Brown’s first few years of professional baseball were disastrous. The pinpoint accuracy Brown had often displayed in his time as an amateur seemingly vanished, leading Brown to smash the all-time records for hit batsmen in a single game (17) and single season (309), nearly doubling records set by Nellie “One and a Half Fingers” Larsen, a 19th century pitcher whose throwing hand was mangled in a wheelbarrow accident. Brown’s lack of success led the Senators to trade him to the Baltimore Orioles in the Fall of 1934 for an eleven pound bag of almonds, which were scarce at the time.

It was in Baltimore that Brown finally found a modicum of success, even though his play on the field remained mediocre. On Memorial Day, 1937, Brown managed the unlikely feat of hitting the same batter in the head twice in the same inning. The batter was Cleveland’s Phil ‘The Matzo Brawler’ Rosenbaum, who, although physically unaffected by the beanings, made his distaste for Brown clear, declaring him “the Hitler of the baseball diamond.” Brown responded to Rosenbaum’s criticisms in kind, trimming his mustache into a ‘Charlie Chaplin’ shape, as seen in his 1938 tobacco card photo, pictured above.

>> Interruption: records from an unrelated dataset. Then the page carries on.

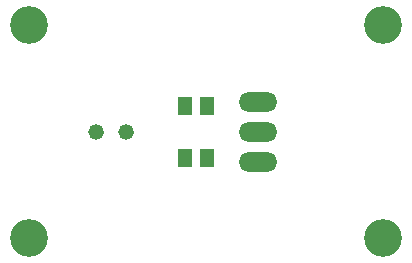
<source format=gts>
G04 (created by PCBNEW (2013-07-07 BZR 4022)-stable) date 2015/2/26 10:28:25*
%MOIN*%
G04 Gerber Fmt 3.4, Leading zero omitted, Abs format*
%FSLAX34Y34*%
G01*
G70*
G90*
G04 APERTURE LIST*
%ADD10C,0.00590551*%
%ADD11O,0.129X0.0645*%
%ADD12C,0.126*%
%ADD13R,0.0511X0.059*%
%ADD14C,0.052*%
G04 APERTURE END LIST*
G54D10*
G54D11*
X24559Y-14354D03*
X24559Y-15354D03*
X24559Y-16354D03*
G54D12*
X16929Y-11811D03*
X28740Y-11811D03*
X16929Y-18897D03*
X28740Y-18897D03*
G54D13*
X22126Y-14500D03*
X22874Y-14500D03*
X22874Y-16250D03*
X22126Y-16250D03*
G54D14*
X19185Y-15354D03*
X20185Y-15354D03*
M02*

</source>
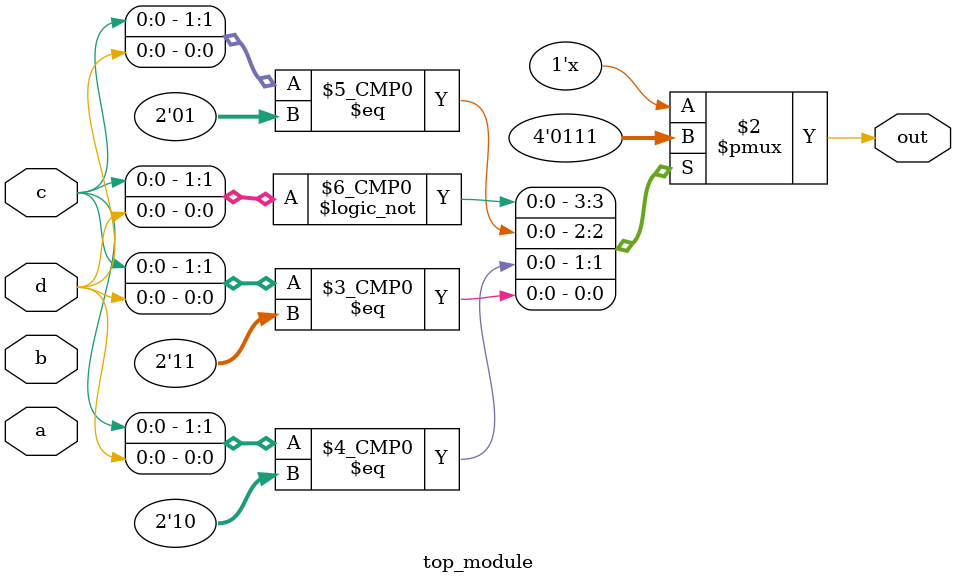
<source format=sv>
module top_module (
	input a, 
	input b,
	input c,
	input d,
	output reg out
);

always @(*) begin
	case ({c, d})
		4'b0000: out = 1'b0;
		4'b0001: out = 1'b1;
		4'b0010: out = 1'b1;
		4'b0011: out = 1'b1;
		4'b0100: out = 1'b0;
		4'b0101: out = 1'b0;
		4'b0110: out = 1'b0;
		4'b0111: out = 1'b1;
		4'b1000: out = 1'b0;
		4'b1001: out = 1'b1;
		4'b1010: out = 1'b1;
		4'b1011: out = 1'b1;
		4'b1100: out = 1'b0;
		4'b1101: out = 1'b0;
		4'b1110: out = 1'b0;
		4'b1111: out = 1'b1;
	endcase
end

endmodule

</source>
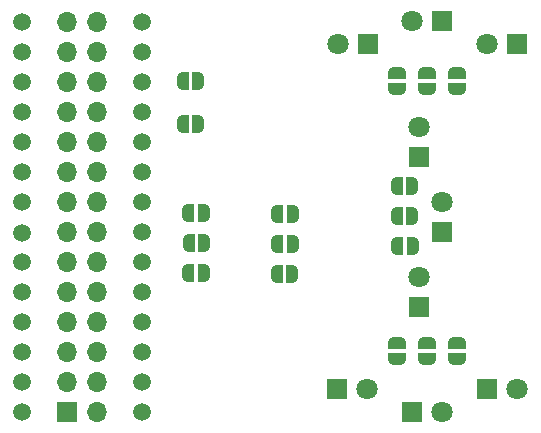
<source format=gbr>
%TF.GenerationSoftware,KiCad,Pcbnew,(6.0.4)*%
%TF.CreationDate,2024-03-23T15:20:54+02:00*%
%TF.ProjectId,EEE3088 Sensing,45454533-3038-4382-9053-656e73696e67,R1.0*%
%TF.SameCoordinates,Original*%
%TF.FileFunction,Soldermask,Bot*%
%TF.FilePolarity,Negative*%
%FSLAX46Y46*%
G04 Gerber Fmt 4.6, Leading zero omitted, Abs format (unit mm)*
G04 Created by KiCad (PCBNEW (6.0.4)) date 2024-03-23 15:20:54*
%MOMM*%
%LPD*%
G01*
G04 APERTURE LIST*
G04 Aperture macros list*
%AMFreePoly0*
4,1,22,0.500000,-0.750000,0.000000,-0.750000,0.000000,-0.745033,-0.079941,-0.743568,-0.215256,-0.701293,-0.333266,-0.622738,-0.424486,-0.514219,-0.481581,-0.384460,-0.499164,-0.250000,-0.500000,-0.250000,-0.500000,0.250000,-0.499164,0.250000,-0.499963,0.256109,-0.478152,0.396186,-0.417904,0.524511,-0.324060,0.630769,-0.204165,0.706417,-0.067858,0.745374,0.000000,0.744959,0.000000,0.750000,
0.500000,0.750000,0.500000,-0.750000,0.500000,-0.750000,$1*%
%AMFreePoly1*
4,1,20,0.000000,0.744959,0.073905,0.744508,0.209726,0.703889,0.328688,0.626782,0.421226,0.519385,0.479903,0.390333,0.500000,0.250000,0.500000,-0.250000,0.499851,-0.262216,0.476331,-0.402017,0.414519,-0.529596,0.319384,-0.634700,0.198574,-0.708877,0.061801,-0.746166,0.000000,-0.745033,0.000000,-0.750000,-0.500000,-0.750000,-0.500000,0.750000,0.000000,0.750000,0.000000,0.744959,
0.000000,0.744959,$1*%
G04 Aperture macros list end*
%ADD10FreePoly0,0.000000*%
%ADD11FreePoly1,0.000000*%
%ADD12FreePoly0,180.000000*%
%ADD13FreePoly1,180.000000*%
%ADD14FreePoly0,270.000000*%
%ADD15FreePoly1,270.000000*%
%ADD16FreePoly0,90.000000*%
%ADD17FreePoly1,90.000000*%
%ADD18C,1.800000*%
%ADD19R,1.800000X1.800000*%
%ADD20O,1.700000X1.700000*%
%ADD21R,1.700000X1.700000*%
%ADD22C,1.500000*%
G04 APERTURE END LIST*
D10*
%TO.C,17*%
X129637000Y-77216000D03*
D11*
X130937000Y-77216000D03*
%TD*%
D10*
%TO.C,16*%
X137130000Y-77343000D03*
D11*
X138430000Y-77343000D03*
%TD*%
D12*
%TO.C,15*%
X130952000Y-74676000D03*
D13*
X129652000Y-74676000D03*
%TD*%
D10*
%TO.C,14*%
X137160000Y-74803000D03*
D11*
X138460000Y-74803000D03*
%TD*%
D10*
%TO.C,13*%
X137160000Y-72263000D03*
D11*
X138460000Y-72263000D03*
%TD*%
D10*
%TO.C,12*%
X129637000Y-72136000D03*
D11*
X130937000Y-72136000D03*
%TD*%
D10*
%TO.C,11*%
X129159000Y-60960000D03*
D11*
X130459000Y-60960000D03*
%TD*%
D10*
%TO.C,10*%
X129159000Y-64643000D03*
D11*
X130459000Y-64643000D03*
%TD*%
D14*
%TO.C,9*%
X147320000Y-83170000D03*
D15*
X147320000Y-84470000D03*
%TD*%
D16*
%TO.C,8*%
X152400000Y-61610000D03*
D17*
X152400000Y-60310000D03*
%TD*%
D10*
%TO.C,7*%
X147320000Y-74930000D03*
D11*
X148620000Y-74930000D03*
%TD*%
D14*
%TO.C,6*%
X149860000Y-83170000D03*
D15*
X149860000Y-84470000D03*
%TD*%
D16*
%TO.C,5*%
X149860000Y-61610000D03*
D17*
X149860000Y-60310000D03*
%TD*%
D10*
%TO.C,4*%
X147290000Y-72390000D03*
D11*
X148590000Y-72390000D03*
%TD*%
D14*
%TO.C,3*%
X152400000Y-83170000D03*
D15*
X152400000Y-84470000D03*
%TD*%
D16*
%TO.C,2*%
X147320000Y-61610000D03*
D17*
X147320000Y-60310000D03*
%TD*%
D11*
%TO.C,1*%
X148590000Y-69850000D03*
D10*
X147290000Y-69850000D03*
%TD*%
D18*
%TO.C,Q6*%
X151130000Y-89000000D03*
D19*
X148590000Y-89000000D03*
%TD*%
%TO.C,D2*%
X144830000Y-57815000D03*
D18*
X142290000Y-57815000D03*
%TD*%
%TO.C,Q4*%
X151080000Y-71220000D03*
D19*
X151080000Y-73760000D03*
%TD*%
%TO.C,Q5*%
X151130000Y-55880000D03*
D18*
X148590000Y-55880000D03*
%TD*%
D19*
%TO.C,D6*%
X142235000Y-87065000D03*
D18*
X144775000Y-87065000D03*
%TD*%
D19*
%TO.C,D1*%
X149145000Y-67415000D03*
D18*
X149145000Y-64875000D03*
%TD*%
D19*
%TO.C,D5*%
X157485000Y-57815000D03*
D18*
X154945000Y-57815000D03*
%TD*%
D19*
%TO.C,D4*%
X149145000Y-80115000D03*
D18*
X149145000Y-77575000D03*
%TD*%
D20*
%TO.C,J1*%
X121865000Y-55980000D03*
X119325000Y-55980000D03*
X121865000Y-58520000D03*
X119325000Y-58520000D03*
X121865000Y-61060000D03*
X119325000Y-61060000D03*
X121865000Y-63600000D03*
X119325000Y-63600000D03*
X121865000Y-66140000D03*
X119325000Y-66140000D03*
X121865000Y-68680000D03*
X119325000Y-68680000D03*
X121865000Y-71220000D03*
X119325000Y-71220000D03*
X121865000Y-73760000D03*
X119325000Y-73760000D03*
X121865000Y-76300000D03*
X119325000Y-76300000D03*
X121865000Y-78840000D03*
X119325000Y-78840000D03*
X121865000Y-81380000D03*
X119325000Y-81380000D03*
X121865000Y-83920000D03*
X119325000Y-83920000D03*
X121865000Y-86460000D03*
X119325000Y-86460000D03*
X121865000Y-89000000D03*
D21*
X119325000Y-89000000D03*
%TD*%
D19*
%TO.C,D3*%
X154935000Y-87065000D03*
D18*
X157475000Y-87065000D03*
%TD*%
D22*
%TO.C,TP12*%
X115520000Y-61060000D03*
%TD*%
%TO.C,TP14*%
X115520000Y-63600000D03*
%TD*%
%TO.C,TP2*%
X115520000Y-55980000D03*
%TD*%
%TO.C,TP4*%
X115520000Y-81380000D03*
%TD*%
%TO.C,TP18*%
X125680000Y-81380000D03*
%TD*%
%TO.C,TP21*%
X125680000Y-73760000D03*
%TD*%
%TO.C,TP11*%
X115520000Y-71220000D03*
%TD*%
%TO.C,TP16*%
X125680000Y-58520000D03*
%TD*%
%TO.C,TP1*%
X115520000Y-89000000D03*
%TD*%
%TO.C,TP28*%
X125680000Y-55980000D03*
%TD*%
%TO.C,TP19*%
X125680000Y-78840000D03*
%TD*%
%TO.C,TP24*%
X125680000Y-66140000D03*
%TD*%
%TO.C,TP17*%
X125680000Y-83920000D03*
%TD*%
%TO.C,TP8*%
X115520000Y-78840000D03*
%TD*%
%TO.C,TP26*%
X125680000Y-61060000D03*
%TD*%
%TO.C,TP7*%
X115520000Y-73860000D03*
%TD*%
%TO.C,TP10*%
X115520000Y-66140000D03*
%TD*%
%TO.C,TP9*%
X115520000Y-68680000D03*
%TD*%
%TO.C,TP5*%
X115520000Y-86460000D03*
%TD*%
%TO.C,TP6*%
X115520000Y-76300000D03*
%TD*%
%TO.C,TP15*%
X125680000Y-89000000D03*
%TD*%
%TO.C,TP13*%
X115520000Y-58520000D03*
%TD*%
%TO.C,TP20*%
X125680000Y-76300000D03*
%TD*%
%TO.C,TP22*%
X125680000Y-71220000D03*
%TD*%
%TO.C,TP27*%
X125680000Y-86460000D03*
%TD*%
%TO.C,TP3*%
X115520000Y-83920000D03*
%TD*%
%TO.C,TP25*%
X125680000Y-63600000D03*
%TD*%
%TO.C,TP23*%
X125680000Y-68680000D03*
%TD*%
M02*

</source>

Soon, “Hitler’s” popularity grew throughout Baltimore. Brown would march onto the field to chants of “Sieg heil!”, fans raising their right arms in salute of the fledgling pitcher. By the end of the year, Brown’s Hitler antics made him one of the most popular players in the league. Orioles management rewarded Brown with his very own Volkswagen, which he woul drive out onto the field before games.

Unfortunately, as reports of Nazi atrocities came back from Europe, Fenimore Brown’s popularity waned, and he retired from baseball in the fall of 1941.

He died in 1952 of complications related to syphilis.